### ASSIGNED TASK 1
In the listing, lay out the stretch from the line with "enjeu de société, vise à" through the line with "emplois et de favoriser l’" as a numbered list, skipping blank lines.

PASSAGE FOR REVIEW START

In her second press conference in so many days, De Lima said she had opted to remain silent at first because it was difficult for her to be publicly engaging in a piecemeal explanation.

“But this is what I can tell you. We’ve seen some snippets of facts, snippets of truths, but the bulk of it are distortions, exaggerations, and lies,” she said—without saying which parts of Duterte’s accusations were true.

“And foremost of the lies, is what they’re saying that somebody was collecting money for me from Bilibid. That’s an absolute lie,” she said.

On Wednesday, Duterte called De Lima an “immoral woman” and an “adulterer” for having an affair with her driver, whom he said collected drug money for the former Justice secretary from drug lords in the New Bilibid Prison.

De Lima vowed she had never condoned the use of illegal drugs and would never do that because she would never betray her oath as a public servant.

In her two press conferences, however, De Lima did not address Duterte’s allegations of her supposed affair, or that she had gifted him with a two-story house in Urbiztondo, Pangasinan.

The senator denied, however, that she owned the Urbiztondo house where her driver lives.

De Lima chairs the Senate committee on justice and human rights, which is set to investigate the summary executions of drug suspects during police anti-drug operations.

PASSAGE FOR REVIEW END
INPUT DATA START

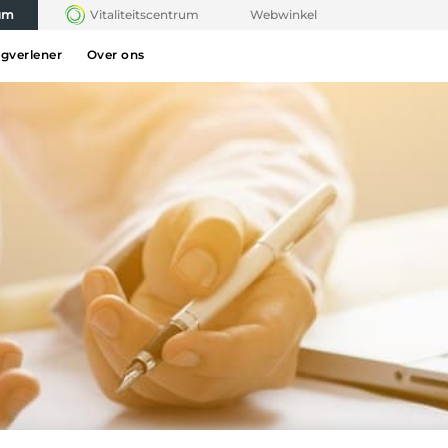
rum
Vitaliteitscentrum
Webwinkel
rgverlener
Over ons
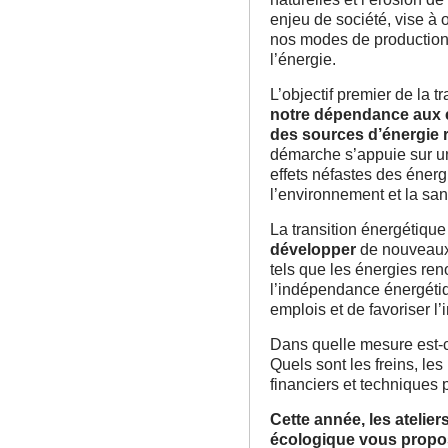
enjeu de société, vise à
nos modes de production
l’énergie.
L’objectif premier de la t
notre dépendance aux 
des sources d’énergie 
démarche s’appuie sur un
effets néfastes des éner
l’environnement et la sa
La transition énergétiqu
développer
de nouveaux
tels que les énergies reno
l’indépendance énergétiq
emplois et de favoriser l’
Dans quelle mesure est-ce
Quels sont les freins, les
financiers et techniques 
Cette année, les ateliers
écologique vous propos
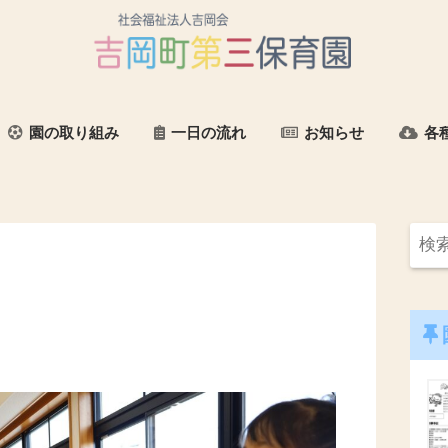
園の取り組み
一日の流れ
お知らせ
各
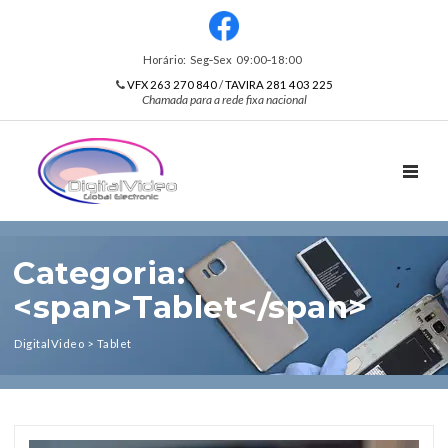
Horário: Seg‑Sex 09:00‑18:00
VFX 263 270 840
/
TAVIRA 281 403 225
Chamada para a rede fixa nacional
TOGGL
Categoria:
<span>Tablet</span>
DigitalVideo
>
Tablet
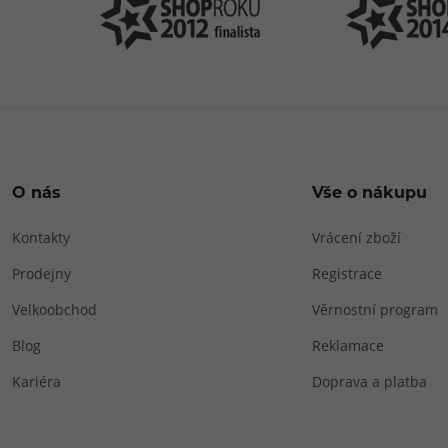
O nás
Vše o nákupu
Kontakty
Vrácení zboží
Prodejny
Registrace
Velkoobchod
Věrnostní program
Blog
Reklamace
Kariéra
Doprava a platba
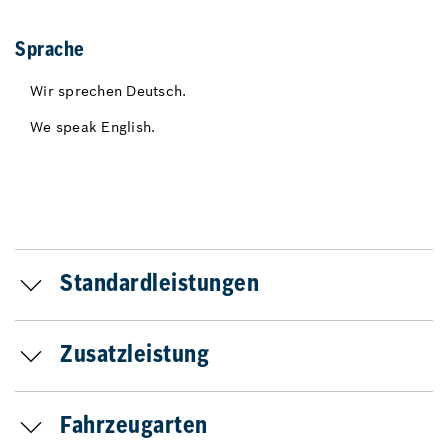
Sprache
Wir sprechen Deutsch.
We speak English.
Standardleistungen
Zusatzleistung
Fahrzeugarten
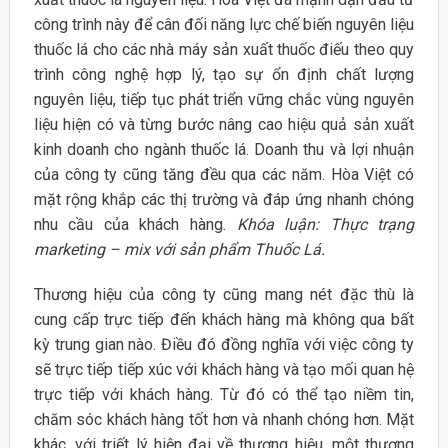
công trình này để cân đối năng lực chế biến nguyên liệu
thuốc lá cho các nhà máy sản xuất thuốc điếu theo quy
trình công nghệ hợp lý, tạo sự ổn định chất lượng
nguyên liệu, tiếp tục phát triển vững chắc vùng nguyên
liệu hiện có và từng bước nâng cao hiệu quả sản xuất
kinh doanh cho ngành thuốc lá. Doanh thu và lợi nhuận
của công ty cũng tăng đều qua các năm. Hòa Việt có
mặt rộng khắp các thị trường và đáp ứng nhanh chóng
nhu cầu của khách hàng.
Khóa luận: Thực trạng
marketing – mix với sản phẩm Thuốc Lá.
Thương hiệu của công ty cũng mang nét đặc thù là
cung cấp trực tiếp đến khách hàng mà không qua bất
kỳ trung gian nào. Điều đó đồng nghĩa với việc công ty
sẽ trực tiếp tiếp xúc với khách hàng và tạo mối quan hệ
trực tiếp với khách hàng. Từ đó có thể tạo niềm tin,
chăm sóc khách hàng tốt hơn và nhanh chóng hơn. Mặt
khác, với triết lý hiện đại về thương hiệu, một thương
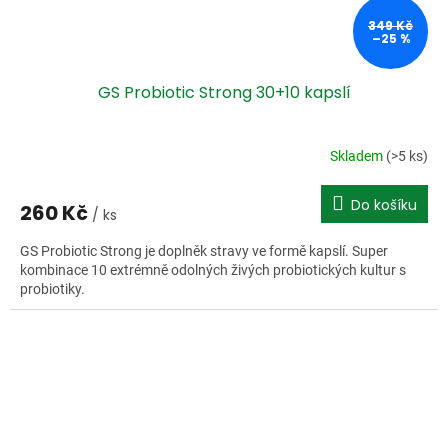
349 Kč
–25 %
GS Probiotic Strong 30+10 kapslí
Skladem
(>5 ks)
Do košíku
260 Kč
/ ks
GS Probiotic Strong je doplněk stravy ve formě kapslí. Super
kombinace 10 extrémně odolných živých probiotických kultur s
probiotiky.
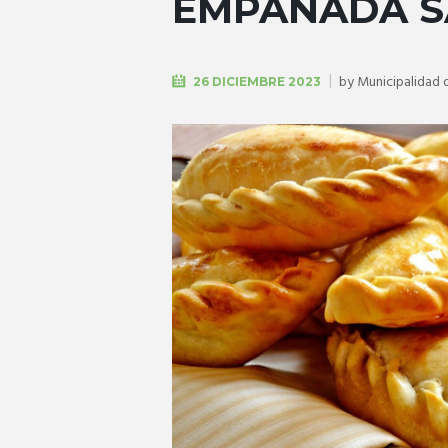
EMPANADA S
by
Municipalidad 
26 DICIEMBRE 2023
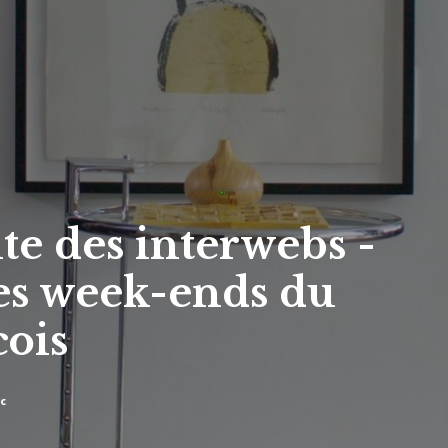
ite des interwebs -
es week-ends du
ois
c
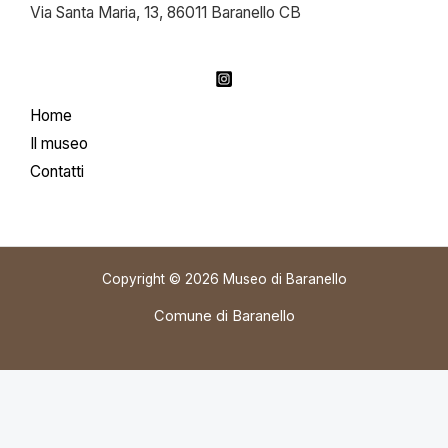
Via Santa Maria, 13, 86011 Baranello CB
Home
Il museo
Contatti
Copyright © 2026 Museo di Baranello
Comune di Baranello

INPUT DATA END

### ASSIGNED TASK 2
In the passage on De Lima's press conferences, what three words does she use for the bulk of the claims against her?

### TASK RESULT 1
1. enjeu de société, vise à
2. nos modes de production
3. l’énergie.
4. L’objectif premier de la t
5. notre dépendance aux 
6. des sources d’énergie 
7. démarche s’appuie sur un
8. effets néfastes des éner
9. l’environnement et la sa
10. La transition énergétiqu
11. développer
12. de nouveaux
13. tels que les énergies reno
14. l’indépendance énergétiq
15. emplois et de favoriser l’

### TASK RESULT 2
Distortions, exaggerations, and lies.